◆ Action item
Every entry should be transcribed word for word, so that nothing is missing.

• • • •

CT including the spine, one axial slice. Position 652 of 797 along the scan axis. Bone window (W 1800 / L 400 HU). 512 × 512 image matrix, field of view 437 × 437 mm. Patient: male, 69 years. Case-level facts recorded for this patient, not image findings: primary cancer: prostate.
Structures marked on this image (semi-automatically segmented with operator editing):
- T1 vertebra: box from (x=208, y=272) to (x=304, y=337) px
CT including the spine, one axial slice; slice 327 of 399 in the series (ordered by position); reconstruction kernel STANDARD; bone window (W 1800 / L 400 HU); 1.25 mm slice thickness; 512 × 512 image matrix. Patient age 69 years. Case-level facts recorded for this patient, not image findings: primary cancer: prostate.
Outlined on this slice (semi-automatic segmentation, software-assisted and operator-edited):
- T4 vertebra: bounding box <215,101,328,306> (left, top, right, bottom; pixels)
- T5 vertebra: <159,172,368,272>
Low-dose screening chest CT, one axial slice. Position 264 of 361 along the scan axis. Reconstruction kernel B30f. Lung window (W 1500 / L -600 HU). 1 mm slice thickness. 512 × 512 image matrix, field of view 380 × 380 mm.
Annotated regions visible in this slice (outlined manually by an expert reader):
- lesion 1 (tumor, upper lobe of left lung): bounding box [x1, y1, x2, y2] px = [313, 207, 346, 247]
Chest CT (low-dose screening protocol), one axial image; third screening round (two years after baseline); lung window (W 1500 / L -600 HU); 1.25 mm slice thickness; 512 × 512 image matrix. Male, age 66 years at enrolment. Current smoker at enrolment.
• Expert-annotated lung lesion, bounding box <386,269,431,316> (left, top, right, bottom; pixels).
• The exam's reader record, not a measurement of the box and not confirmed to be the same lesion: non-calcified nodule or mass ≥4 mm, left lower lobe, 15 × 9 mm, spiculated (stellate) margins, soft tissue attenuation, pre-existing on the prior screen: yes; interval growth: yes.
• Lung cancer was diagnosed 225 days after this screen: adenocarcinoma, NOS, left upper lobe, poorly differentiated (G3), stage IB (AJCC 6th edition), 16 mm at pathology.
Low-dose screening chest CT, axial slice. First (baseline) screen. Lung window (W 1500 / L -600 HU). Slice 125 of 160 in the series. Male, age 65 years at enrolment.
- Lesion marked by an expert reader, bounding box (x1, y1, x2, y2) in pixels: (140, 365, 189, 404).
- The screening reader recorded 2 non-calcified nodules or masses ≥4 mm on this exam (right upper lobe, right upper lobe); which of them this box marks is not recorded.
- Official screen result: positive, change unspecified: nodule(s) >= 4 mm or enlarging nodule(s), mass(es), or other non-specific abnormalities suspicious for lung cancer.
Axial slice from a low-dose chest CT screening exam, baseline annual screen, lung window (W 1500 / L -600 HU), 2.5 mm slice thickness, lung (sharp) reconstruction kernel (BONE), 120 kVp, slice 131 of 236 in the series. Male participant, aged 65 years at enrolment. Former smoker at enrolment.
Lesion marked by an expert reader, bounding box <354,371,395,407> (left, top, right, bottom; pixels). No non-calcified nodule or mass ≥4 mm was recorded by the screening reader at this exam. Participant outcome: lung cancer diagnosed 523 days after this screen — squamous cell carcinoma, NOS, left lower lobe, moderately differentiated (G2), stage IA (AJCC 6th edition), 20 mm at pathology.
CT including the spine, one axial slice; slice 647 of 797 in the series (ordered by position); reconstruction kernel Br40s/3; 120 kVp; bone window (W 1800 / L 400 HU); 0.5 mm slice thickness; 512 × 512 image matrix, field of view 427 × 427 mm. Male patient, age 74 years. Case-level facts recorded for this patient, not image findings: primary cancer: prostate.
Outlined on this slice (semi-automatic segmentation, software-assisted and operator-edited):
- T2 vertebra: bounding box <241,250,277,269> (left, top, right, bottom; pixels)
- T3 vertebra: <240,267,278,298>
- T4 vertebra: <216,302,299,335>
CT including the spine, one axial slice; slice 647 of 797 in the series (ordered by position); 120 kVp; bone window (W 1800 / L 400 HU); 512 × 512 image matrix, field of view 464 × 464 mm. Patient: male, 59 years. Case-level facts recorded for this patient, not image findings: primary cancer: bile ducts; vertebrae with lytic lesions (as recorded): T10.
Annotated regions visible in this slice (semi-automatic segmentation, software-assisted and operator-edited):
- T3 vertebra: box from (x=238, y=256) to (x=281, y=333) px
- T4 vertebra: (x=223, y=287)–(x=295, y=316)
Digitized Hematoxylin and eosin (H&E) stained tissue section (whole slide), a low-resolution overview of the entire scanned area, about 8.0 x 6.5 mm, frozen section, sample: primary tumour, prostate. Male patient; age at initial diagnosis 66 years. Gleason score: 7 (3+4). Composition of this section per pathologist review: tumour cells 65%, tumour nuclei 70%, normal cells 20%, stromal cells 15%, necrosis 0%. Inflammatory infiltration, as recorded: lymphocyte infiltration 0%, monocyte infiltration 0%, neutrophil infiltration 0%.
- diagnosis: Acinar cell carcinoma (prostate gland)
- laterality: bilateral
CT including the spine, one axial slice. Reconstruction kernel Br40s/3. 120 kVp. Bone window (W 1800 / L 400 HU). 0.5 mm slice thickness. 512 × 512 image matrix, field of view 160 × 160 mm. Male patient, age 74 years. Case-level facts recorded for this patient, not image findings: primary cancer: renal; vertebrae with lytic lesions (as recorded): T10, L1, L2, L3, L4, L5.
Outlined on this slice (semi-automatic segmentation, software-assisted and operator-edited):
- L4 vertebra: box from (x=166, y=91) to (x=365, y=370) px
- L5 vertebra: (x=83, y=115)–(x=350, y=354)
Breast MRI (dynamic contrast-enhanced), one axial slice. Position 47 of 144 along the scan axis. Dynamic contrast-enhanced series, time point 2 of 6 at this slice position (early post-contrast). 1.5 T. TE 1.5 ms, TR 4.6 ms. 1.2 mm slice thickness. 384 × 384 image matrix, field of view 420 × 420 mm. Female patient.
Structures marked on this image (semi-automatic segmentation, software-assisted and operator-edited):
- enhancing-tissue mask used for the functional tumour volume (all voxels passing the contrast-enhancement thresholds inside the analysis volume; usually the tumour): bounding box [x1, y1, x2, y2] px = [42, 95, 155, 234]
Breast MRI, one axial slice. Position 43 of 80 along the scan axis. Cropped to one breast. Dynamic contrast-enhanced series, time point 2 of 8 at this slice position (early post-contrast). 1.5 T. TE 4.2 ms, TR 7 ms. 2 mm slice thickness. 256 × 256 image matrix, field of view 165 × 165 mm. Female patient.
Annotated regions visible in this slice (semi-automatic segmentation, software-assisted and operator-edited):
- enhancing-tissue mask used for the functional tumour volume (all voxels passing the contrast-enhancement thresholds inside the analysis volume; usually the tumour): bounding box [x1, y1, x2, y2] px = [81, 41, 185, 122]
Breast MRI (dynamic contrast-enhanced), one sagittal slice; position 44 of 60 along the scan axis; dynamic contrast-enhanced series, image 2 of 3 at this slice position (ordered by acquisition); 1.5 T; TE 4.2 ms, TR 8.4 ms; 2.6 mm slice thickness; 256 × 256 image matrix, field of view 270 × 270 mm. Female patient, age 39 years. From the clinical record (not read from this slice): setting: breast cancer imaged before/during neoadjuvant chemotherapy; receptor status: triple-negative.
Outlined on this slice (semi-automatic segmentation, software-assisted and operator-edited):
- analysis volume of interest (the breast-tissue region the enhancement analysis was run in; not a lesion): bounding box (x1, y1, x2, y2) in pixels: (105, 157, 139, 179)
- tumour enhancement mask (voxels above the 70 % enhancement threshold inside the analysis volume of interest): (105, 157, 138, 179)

• • • •

◆ Response for this exercise
CT including the spine, one axial slice. Position 652 of 797 along the scan axis. Bone window (W 1800 / L 400 HU). 512 × 512 image matrix, field of view 437 × 437 mm. Patient: male, 69 years. Case-level facts recorded for this patient, not image findings: primary cancer: prostate.
Structures marked on this image (semi-automatically segmented with operator editing):
- T1 vertebra: box from (x=208, y=272) to (x=304, y=337) px
CT including the spine, one axial slice; slice 327 of 399 in the series (ordered by position); reconstruction kernel STANDARD; bone window (W 1800 / L 400 HU); 1.25 mm slice thickness; 512 × 512 image matrix. Patient age 69 years. Case-level facts recorded for this patient, not image findings: primary cancer: prostate.
Outlined on this slice (semi-automatic segmentation, software-assisted and operator-edited):
- T4 vertebra: bounding box <215,101,328,306> (left, top, right, bottom; pixels)
- T5 vertebra: <159,172,368,272>
Low-dose screening chest CT, one axial slice. Position 264 of 361 along the scan axis. Reconstruction kernel B30f. Lung window (W 1500 / L -600 HU). 1 mm slice thickness. 512 × 512 image matrix, field of view 380 × 380 mm.
Annotated regions visible in this slice (outlined manually by an expert reader):
- lesion 1 (tumor, upper lobe of left lung): bounding box [x1, y1, x2, y2] px = [313, 207, 346, 247]
Chest CT (low-dose screening protocol), one axial image; third screening round (two years after baseline); lung window (W 1500 / L -600 HU); 1.25 mm slice thickness; 512 × 512 image matrix. Male, age 66 years at enrolment. Current smoker at enrolment.
• Expert-annotated lung lesion, bounding box <386,269,431,316> (left, top, right, bottom; pixels).
• The exam's reader record, not a measurement of the box and not confirmed to be the same lesion: non-calcified nodule or mass ≥4 mm, left lower lobe, 15 × 9 mm, spiculated (stellate) margins, soft tissue attenuation, pre-existing on the prior screen: yes; interval growth: yes.
• Lung cancer was diagnosed 225 days after this screen: adenocarcinoma, NOS, left upper lobe, poorly differentiated (G3), stage IB (AJCC 6th edition), 16 mm at pathology.
Low-dose screening chest CT, axial slice. First (baseline) screen. Lung window (W 1500 / L -600 HU). Slice 125 of 160 in the series. Male, age 65 years at enrolment.
- Lesion marked by an expert reader, bounding box (x1, y1, x2, y2) in pixels: (140, 365, 189, 404).
- The screening reader recorded 2 non-calcified nodules or masses ≥4 mm on this exam (right upper lobe, right upper lobe); which of them this box marks is not recorded.
- Official screen result: positive, change unspecified: nodule(s) >= 4 mm or enlarging nodule(s), mass(es), or other non-specific abnormalities suspicious for lung cancer.
Axial slice from a low-dose chest CT screening exam, baseline annual screen, lung window (W 1500 / L -600 HU), 2.5 mm slice thickness, lung (sharp) reconstruction kernel (BONE), 120 kVp, slice 131 of 236 in the series. Male participant, aged 65 years at enrolment. Former smoker at enrolment.
Lesion marked by an expert reader, bounding box <354,371,395,407> (left, top, right, bottom; pixels). No non-calcified nodule or mass ≥4 mm was recorded by the screening reader at this exam. Participant outcome: lung cancer diagnosed 523 days after this screen — squamous cell carcinoma, NOS, left lower lobe, moderately differentiated (G2), stage IA (AJCC 6th edition), 20 mm at pathology.
CT including the spine, one axial slice; slice 647 of 797 in the series (ordered by position); reconstruction kernel Br40s/3; 120 kVp; bone window (W 1800 / L 400 HU); 0.5 mm slice thickness; 512 × 512 image matrix, field of view 427 × 427 mm. Male patient, age 74 years. Case-level facts recorded for this patient, not image findings: primary cancer: prostate.
Outlined on this slice (semi-automatic segmentation, software-assisted and operator-edited):
- T2 vertebra: bounding box <241,250,277,269> (left, top, right, bottom; pixels)
- T3 vertebra: <240,267,278,298>
- T4 vertebra: <216,302,299,335>
CT including the spine, one axial slice; slice 647 of 797 in the series (ordered by position); 120 kVp; bone window (W 1800 / L 400 HU); 512 × 512 image matrix, field of view 464 × 464 mm. Patient: male, 59 years. Case-level facts recorded for this patient, not image findings: primary cancer: bile ducts; vertebrae with lytic lesions (as recorded): T10.
Annotated regions visible in this slice (semi-automatic segmentation, software-assisted and operator-edited):
- T3 vertebra: box from (x=238, y=256) to (x=281, y=333) px
- T4 vertebra: (x=223, y=287)–(x=295, y=316)
Digitized Hematoxylin and eosin (H&E) stained tissue section (whole slide), a low-resolution overview of the entire scanned area, about 8.0 x 6.5 mm, frozen section, sample: primary tumour, prostate. Male patient; age at initial diagnosis 66 years. Gleason score: 7 (3+4). Composition of this section per pathologist review: tumour cells 65%, tumour nuclei 70%, normal cells 20%, stromal cells 15%, necrosis 0%. Inflammatory infiltration, as recorded: lymphocyte infiltration 0%, monocyte infiltration 0%, neutrophil infiltration 0%.
- diagnosis: Acinar cell carcinoma (prostate gland)
- laterality: bilateral
CT including the spine, one axial slice. Reconstruction kernel Br40s/3. 120 kVp. Bone window (W 1800 / L 400 HU). 0.5 mm slice thickness. 512 × 512 image matrix, field of view 160 × 160 mm. Male patient, age 74 years. Case-level facts recorded for this patient, not image findings: primary cancer: renal; vertebrae with lytic lesions (as recorded): T10, L1, L2, L3, L4, L5.
Outlined on this slice (semi-automatic segmentation, software-assisted and operator-edited):
- L4 vertebra: box from (x=166, y=91) to (x=365, y=370) px
- L5 vertebra: (x=83, y=115)–(x=350, y=354)
Breast MRI (dynamic contrast-enhanced), one axial slice. Position 47 of 144 along the scan axis. Dynamic contrast-enhanced series, time point 2 of 6 at this slice position (early post-contrast). 1.5 T. TE 1.5 ms, TR 4.6 ms. 1.2 mm slice thickness. 384 × 384 image matrix, field of view 420 × 420 mm. Female patient.
Structures marked on this image (semi-automatic segmentation, software-assisted and operator-edited):
- enhancing-tissue mask used for the functional tumour volume (all voxels passing the contrast-enhancement thresholds inside the analysis volume; usually the tumour): bounding box [x1, y1, x2, y2] px = [42, 95, 155, 234]
Breast MRI, one axial slice. Position 43 of 80 along the scan axis. Cropped to one breast. Dynamic contrast-enhanced series, time point 2 of 8 at this slice position (early post-contrast). 1.5 T. TE 4.2 ms, TR 7 ms. 2 mm slice thickness. 256 × 256 image matrix, field of view 165 × 165 mm. Female patient.
Annotated regions visible in this slice (semi-automatic segmentation, software-assisted and operator-edited):
- enhancing-tissue mask used for the functional tumour volume (all voxels passing the contrast-enhancement thresholds inside the analysis volume; usually the tumour): bounding box [x1, y1, x2, y2] px = [81, 41, 185, 122]
Breast MRI (dynamic contrast-enhanced), one sagittal slice; position 44 of 60 along the scan axis; dynamic contrast-enhanced series, image 2 of 3 at this slice position (ordered by acquisition); 1.5 T; TE 4.2 ms, TR 8.4 ms; 2.6 mm slice thickness; 256 × 256 image matrix, field of view 270 × 270 mm. Female patient, age 39 years. From the clinical record (not read from this slice): setting: breast cancer imaged before/during neoadjuvant chemotherapy; receptor status: triple-negative.
Outlined on this slice (semi-automatic segmentation, software-assisted and operator-edited):
- analysis volume of interest (the breast-tissue region the enhancement analysis was run in; not a lesion): bounding box (x1, y1, x2, y2) in pixels: (105, 157, 139, 179)
- tumour enhancement mask (voxels above the 70 % enhancement threshold inside the analysis volume of interest): (105, 157, 138, 179)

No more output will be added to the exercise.